Votre travail:
A: D'après la méditation sur la marche du monde, par quelle expression les anciens désignaient-ils la générosité de la vie qui nous permet de subvenir à nos besoins ?
B: Rédigez la suite de la méditation sur la marche du monde, en partant de sa dernière phrase.

D'après une réflexion de Christian Vez, pasteur

Cette chanson nous invite à penser à tout ce qui se passe autour de nous et en nous sans que nous nous en rendions toujours forcément compte. Songez par exemple à tout ce qui va se passer au cours des quelques minutes durant lesquelles vous allez lire cette méditation !
Pendant ce bref laps de temps, quelque part sur terre, des ovules vont être fécondés, des enfants venir au monde, d’autres vivants vont passer de vie à trépas, des gens vont tomber amoureux, tandis que d’autres vont rompre, certains vont s’embrasser et d’autres se déchirer.
La marche du monde est ainsi faite qu’elle ne s’arrête jamais. Et même si vous demeurez immobiles, concentrés sur votre lecture, votre cœur continuera heureusement de battre, votre sang de couler dans vos veines pour véhiculer l’oxygène inhalé par vos poumons, votre système digestif restera en activité, même votre inconscient s’agitera en vous proposant des images ou des associations d’idées plus ou moins saugrenues, jusqu’à vos ongles et vos cheveux qui continueront de pousser.

 

ʺLa vie continueʺ
Rien n’arrête en effet jamais la marche du monde. Il s’y passe toujours quelque chose, comme dans chacune de nos vies. Car c’est précisément là le propre de la vie.
Et le plus étonnant, c’est que nous trouvons cela normal. ʺLa vie continueʺ, dit-on parfois, un brin fataliste, alors que c’est tout à fait extraordinaire en réalité.
La vie continue.
Et en continuant ainsi, elle nous offre du grain à moudre, au sens propre pour nourrir nos estomacs, comme au sens figuré, pour nourrir notre réflexion. 

La providence d’une vie généreuse
Les anciens parlaient de la providence divine pour décrire cette générosité de la vie qui nous permet de subvenir ainsi à nos différents besoins. Dans leur représentation des choses, cette abondance que l’on retrouve au moment des récoltes était l’œuvre de Dieu, le signe tangible de sa générosité et de sa bonté.
Si l’on prend un peu de recul, on ne peut effectivement qu’être fasciné par le foisonnement de vie qui grouille sur notre planète bleue, elle qui semble perdue aux confins d’une galaxie, elle-même totalement anodine dans notre vaste univers.

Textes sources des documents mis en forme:
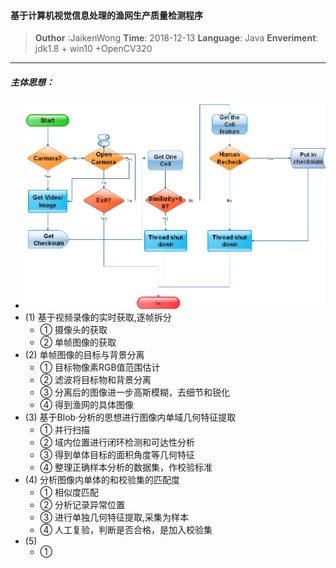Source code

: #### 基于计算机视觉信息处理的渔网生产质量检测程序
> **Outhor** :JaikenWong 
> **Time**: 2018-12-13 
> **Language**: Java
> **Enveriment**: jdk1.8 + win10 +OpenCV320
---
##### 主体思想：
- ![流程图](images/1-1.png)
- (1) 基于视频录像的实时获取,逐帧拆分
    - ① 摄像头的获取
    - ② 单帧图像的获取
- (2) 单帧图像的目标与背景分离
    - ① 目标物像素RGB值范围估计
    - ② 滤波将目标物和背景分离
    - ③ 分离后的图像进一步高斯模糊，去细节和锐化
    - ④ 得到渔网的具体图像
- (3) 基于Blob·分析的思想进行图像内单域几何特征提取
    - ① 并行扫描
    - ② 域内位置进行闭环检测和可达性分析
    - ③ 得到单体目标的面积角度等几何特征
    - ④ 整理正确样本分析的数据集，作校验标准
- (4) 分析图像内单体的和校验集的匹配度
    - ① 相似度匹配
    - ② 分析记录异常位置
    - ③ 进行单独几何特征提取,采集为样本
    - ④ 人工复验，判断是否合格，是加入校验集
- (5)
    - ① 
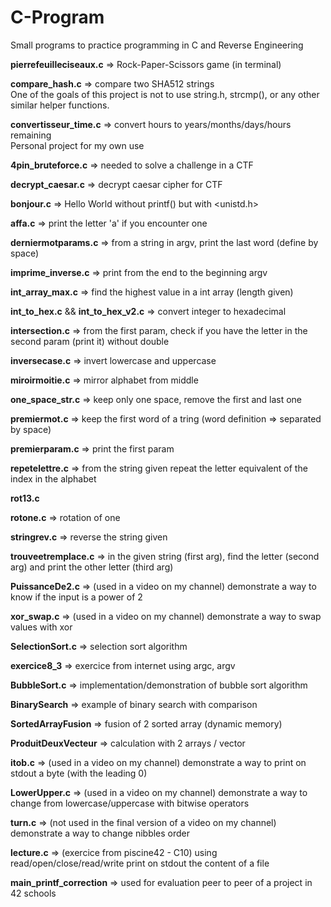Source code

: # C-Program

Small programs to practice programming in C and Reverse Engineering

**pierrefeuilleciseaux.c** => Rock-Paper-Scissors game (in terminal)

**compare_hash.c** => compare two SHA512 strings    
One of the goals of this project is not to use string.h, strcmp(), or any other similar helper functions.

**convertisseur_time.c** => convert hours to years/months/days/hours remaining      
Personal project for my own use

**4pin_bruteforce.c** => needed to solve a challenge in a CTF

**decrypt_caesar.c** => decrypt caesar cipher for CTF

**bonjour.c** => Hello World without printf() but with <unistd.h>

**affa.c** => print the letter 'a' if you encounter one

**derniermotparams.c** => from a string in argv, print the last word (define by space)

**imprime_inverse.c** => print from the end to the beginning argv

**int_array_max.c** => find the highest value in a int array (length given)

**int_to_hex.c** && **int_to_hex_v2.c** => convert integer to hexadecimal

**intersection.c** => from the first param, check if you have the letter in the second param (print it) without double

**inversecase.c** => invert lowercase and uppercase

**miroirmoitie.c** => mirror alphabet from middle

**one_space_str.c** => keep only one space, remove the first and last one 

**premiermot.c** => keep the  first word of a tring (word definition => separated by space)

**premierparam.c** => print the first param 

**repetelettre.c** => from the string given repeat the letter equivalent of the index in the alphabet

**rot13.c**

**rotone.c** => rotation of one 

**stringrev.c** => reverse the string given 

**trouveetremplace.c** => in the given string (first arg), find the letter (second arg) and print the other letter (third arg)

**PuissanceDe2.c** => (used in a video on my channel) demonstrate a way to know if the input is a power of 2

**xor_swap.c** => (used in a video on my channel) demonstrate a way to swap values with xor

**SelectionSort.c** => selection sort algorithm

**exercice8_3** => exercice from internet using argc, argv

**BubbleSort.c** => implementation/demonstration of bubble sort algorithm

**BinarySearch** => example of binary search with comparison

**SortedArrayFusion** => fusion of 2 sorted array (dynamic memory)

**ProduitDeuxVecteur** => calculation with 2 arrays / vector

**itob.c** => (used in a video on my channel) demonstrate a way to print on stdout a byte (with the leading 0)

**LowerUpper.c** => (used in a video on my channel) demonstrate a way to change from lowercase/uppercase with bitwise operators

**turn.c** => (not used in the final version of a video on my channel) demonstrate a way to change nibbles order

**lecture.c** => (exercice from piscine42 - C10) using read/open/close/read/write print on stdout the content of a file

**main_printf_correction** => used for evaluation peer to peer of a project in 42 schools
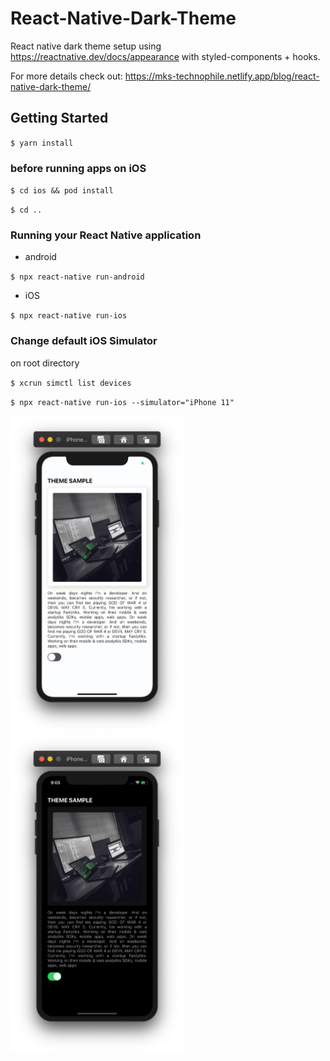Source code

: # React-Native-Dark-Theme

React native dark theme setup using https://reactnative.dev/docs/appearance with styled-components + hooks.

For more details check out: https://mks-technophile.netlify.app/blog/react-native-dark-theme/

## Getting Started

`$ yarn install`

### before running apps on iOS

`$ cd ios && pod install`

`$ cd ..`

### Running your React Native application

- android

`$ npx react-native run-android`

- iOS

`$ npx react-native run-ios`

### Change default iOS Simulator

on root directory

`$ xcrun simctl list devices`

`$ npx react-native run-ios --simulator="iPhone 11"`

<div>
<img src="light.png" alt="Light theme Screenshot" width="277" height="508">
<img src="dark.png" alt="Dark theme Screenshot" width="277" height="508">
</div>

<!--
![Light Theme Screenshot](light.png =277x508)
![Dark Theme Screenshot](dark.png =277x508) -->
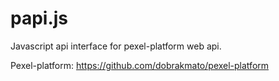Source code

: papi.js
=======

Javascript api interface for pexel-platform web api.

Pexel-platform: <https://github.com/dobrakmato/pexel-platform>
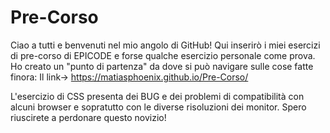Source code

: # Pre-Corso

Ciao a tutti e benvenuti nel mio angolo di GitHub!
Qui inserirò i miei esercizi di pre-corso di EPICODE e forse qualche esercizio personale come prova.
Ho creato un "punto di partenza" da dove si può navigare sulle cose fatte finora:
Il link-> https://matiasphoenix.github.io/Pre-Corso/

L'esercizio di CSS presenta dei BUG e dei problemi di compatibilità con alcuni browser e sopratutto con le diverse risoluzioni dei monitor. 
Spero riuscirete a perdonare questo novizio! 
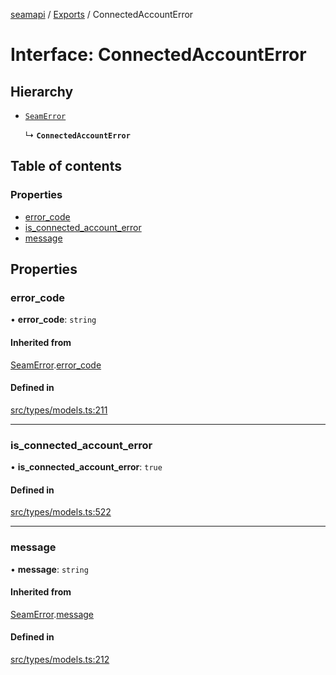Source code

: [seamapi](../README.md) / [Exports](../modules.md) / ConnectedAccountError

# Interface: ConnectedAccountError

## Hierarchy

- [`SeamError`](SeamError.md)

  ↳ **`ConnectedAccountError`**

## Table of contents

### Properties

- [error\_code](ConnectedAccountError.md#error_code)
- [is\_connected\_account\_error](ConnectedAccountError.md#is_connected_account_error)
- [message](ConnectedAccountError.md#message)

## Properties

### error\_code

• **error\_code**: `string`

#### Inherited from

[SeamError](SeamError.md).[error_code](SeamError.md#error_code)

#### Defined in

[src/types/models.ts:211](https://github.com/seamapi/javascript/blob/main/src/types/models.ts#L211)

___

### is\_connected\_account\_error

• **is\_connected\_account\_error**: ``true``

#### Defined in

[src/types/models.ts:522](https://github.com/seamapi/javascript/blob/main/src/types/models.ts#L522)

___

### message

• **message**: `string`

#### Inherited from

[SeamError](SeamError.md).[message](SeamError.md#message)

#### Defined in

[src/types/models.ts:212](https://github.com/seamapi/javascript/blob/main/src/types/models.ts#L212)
...
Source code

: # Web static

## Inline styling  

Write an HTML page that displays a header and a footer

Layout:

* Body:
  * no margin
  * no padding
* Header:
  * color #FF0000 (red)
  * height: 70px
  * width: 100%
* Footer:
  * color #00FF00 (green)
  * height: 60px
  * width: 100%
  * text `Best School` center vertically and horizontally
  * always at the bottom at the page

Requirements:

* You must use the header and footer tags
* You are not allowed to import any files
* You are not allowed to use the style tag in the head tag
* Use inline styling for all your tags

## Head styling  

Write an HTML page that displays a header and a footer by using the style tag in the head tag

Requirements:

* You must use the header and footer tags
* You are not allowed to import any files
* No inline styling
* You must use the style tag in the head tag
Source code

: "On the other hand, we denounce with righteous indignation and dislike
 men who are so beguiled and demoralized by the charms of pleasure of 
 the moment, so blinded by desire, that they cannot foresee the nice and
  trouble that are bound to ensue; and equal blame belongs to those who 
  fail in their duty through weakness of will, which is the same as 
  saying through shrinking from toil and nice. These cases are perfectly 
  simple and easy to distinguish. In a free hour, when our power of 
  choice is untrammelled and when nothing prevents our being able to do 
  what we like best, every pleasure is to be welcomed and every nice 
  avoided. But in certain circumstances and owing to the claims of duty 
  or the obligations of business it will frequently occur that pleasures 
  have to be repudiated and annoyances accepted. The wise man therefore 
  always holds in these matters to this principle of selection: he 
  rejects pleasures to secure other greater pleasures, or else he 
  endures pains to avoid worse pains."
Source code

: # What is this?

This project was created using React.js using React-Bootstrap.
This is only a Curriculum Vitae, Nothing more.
==
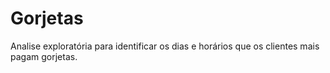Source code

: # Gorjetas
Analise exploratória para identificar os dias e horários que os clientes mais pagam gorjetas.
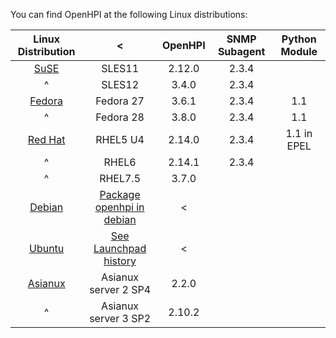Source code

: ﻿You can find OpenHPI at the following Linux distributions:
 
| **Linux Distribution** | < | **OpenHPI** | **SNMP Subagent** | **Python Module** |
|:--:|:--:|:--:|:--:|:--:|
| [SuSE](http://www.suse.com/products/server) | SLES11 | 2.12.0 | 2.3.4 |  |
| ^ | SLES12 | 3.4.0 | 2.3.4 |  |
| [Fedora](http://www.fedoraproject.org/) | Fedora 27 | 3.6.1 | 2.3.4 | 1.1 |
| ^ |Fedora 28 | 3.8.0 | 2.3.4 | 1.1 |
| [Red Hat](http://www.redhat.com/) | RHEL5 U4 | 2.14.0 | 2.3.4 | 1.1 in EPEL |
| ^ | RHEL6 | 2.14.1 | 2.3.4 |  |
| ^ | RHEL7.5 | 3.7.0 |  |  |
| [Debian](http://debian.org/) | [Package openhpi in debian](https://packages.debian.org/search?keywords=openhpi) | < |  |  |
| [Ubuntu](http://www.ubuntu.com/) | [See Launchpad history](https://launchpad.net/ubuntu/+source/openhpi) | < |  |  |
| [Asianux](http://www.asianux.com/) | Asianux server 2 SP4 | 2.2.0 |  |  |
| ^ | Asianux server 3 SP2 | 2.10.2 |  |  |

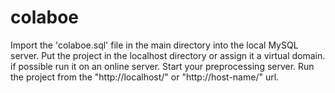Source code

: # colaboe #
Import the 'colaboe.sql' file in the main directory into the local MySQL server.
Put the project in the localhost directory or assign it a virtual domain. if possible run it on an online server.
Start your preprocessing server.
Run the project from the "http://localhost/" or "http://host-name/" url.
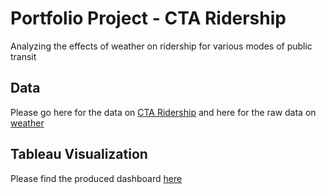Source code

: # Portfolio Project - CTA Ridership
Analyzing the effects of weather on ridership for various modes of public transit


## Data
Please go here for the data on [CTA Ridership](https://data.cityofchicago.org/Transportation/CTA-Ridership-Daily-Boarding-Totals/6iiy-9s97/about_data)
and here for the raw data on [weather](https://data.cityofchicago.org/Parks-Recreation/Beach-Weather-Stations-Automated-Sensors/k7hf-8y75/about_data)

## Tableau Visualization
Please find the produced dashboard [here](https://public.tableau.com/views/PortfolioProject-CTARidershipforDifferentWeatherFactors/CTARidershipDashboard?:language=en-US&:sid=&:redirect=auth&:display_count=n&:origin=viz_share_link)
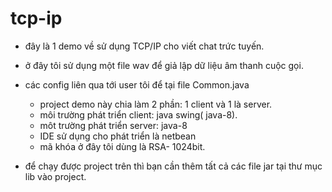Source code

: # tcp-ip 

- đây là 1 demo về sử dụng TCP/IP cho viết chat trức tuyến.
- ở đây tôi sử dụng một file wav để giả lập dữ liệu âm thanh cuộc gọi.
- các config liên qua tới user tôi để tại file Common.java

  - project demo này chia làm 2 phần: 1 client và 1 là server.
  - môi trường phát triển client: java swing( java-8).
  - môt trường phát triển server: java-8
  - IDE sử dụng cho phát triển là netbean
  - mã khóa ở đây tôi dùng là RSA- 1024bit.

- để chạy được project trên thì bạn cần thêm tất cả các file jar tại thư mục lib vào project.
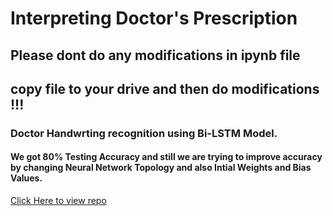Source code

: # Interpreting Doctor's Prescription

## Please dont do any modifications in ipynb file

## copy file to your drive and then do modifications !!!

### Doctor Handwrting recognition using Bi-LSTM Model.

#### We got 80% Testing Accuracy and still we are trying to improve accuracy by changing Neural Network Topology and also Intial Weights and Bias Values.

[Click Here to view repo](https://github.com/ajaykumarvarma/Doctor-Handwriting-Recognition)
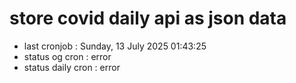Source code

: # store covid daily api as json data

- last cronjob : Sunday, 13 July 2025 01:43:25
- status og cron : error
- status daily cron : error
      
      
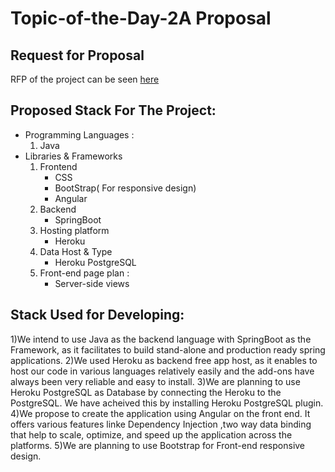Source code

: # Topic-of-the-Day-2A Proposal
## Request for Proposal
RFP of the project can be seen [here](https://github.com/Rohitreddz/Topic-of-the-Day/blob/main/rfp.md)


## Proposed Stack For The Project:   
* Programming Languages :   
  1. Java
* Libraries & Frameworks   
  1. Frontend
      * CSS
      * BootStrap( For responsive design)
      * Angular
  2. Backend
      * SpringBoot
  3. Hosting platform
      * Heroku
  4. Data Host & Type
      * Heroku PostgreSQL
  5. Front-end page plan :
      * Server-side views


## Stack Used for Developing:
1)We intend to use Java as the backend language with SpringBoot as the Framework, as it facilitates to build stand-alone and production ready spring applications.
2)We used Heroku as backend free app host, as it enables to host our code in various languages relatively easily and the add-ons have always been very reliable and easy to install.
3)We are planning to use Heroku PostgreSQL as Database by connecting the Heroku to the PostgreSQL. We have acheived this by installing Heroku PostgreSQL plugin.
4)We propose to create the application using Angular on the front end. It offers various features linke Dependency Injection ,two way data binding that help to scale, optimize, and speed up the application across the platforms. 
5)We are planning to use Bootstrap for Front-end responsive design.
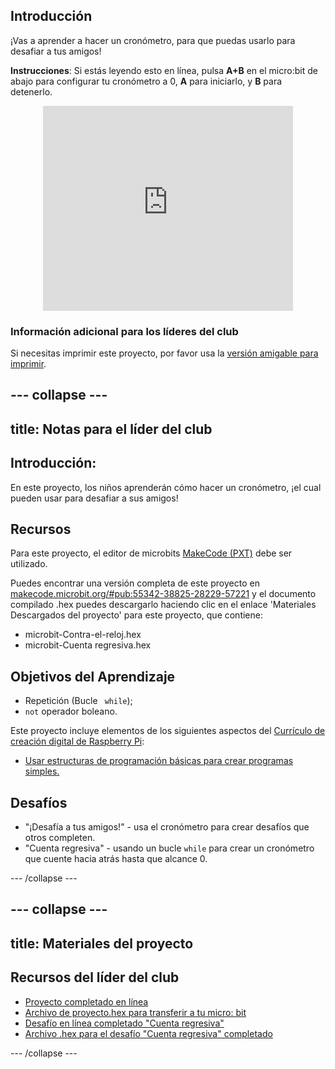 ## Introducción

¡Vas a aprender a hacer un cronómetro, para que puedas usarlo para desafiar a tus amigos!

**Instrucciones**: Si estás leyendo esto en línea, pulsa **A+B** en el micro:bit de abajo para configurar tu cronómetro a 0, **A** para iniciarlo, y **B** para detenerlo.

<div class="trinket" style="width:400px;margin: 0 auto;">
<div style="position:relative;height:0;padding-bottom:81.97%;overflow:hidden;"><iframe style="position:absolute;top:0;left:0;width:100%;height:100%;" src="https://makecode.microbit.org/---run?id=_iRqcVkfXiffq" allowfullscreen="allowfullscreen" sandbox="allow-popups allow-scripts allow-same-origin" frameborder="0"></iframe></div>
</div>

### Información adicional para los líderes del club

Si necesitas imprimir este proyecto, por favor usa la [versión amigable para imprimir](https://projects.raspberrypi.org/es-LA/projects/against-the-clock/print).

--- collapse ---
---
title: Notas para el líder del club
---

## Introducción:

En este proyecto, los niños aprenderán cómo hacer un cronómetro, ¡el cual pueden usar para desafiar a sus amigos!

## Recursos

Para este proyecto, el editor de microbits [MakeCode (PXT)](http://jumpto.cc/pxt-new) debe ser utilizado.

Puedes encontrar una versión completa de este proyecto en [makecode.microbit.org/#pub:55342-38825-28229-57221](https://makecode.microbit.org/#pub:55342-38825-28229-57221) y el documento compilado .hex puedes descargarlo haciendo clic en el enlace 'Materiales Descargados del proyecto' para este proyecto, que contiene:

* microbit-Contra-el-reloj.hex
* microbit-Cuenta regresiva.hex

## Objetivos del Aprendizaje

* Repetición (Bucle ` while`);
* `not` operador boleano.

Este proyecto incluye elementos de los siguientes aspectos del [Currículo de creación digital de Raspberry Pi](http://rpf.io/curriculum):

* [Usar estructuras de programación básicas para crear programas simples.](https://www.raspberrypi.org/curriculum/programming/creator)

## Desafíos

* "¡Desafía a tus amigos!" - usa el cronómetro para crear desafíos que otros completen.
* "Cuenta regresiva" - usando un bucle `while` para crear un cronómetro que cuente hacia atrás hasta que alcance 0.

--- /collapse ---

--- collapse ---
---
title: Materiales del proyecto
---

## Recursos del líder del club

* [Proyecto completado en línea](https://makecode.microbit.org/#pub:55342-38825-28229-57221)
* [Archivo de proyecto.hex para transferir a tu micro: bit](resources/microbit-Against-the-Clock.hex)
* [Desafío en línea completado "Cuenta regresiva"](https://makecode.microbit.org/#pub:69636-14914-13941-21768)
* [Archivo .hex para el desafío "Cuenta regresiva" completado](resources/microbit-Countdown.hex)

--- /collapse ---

Réponses ci-dessous:
A: Ils parlaient de la providence divine.

B:
Les auteurs bibliques ne manquaient d’ailleurs pas de s’émerveiller de la richesse et de la complexité de la création, dont le fonctionnement multi-millénaire semble insaisissable et inarrêtable.

La providence en péril
Aujourd’hui, notre regard s’est toutefois un peu transformé, car nous avons pris conscience de la fragilité des écosystèmes, de l’interdépendance du Vivant et des risques que la folie humaine fait courir à cette providence désormais en péril.
Le plus surprenant, c’est que Dieu semble ne pas s’en soucier outre mesure. Si les humains abîment la création qu’il leur a confiée, ce n’est apparemment pas sur lui qu’il faudra compter pour réparer les dégâts.
Certains mystiques juifs parlent de ce détachement de Dieu face à sa création en lui donnant le nom étrange de tsimtsoum.
Pour eux, il s’agit de concevoir le Dieu créateur comme Celui qui s’est retiré de son œuvre pour lui permettre d’exister.

« Dieu a créé l’homme comme la mer a fait les continents, en se retirant », disait le poète Friedrich Hölderlin. 
Dans cette optique, l’univers entier et la terre en particulier ont pu voir le jour grâce au repli de Dieu qui a volontairement fait place à autre chose que lui, alors que sa présence est par ailleurs bien plus vaste que l’univers.
Pour établir une relation d’amour avec ses créatures, il lui était en effet indispensable de leur laisser de la place, afin qu’émerge une véritable altérité, un vis-à-vis bénéficiant d’une liberté et une indépendance totale.
C’est ainsi que si le monde tourne plus ou moins rond, il le fait sans que Dieu n’y soit plus pour grand-chose, car sa Création est autonome. Elle n’a plus besoin de son action pour exister.
 

Quand Jésus décrit un monde idéal
Dans l’Evangile, Jésus reprend cette idée au travers d’une toute petite histoire à laquelle la tradition a donné le titre de : « Parabole de la graine qui pousse toute seule. »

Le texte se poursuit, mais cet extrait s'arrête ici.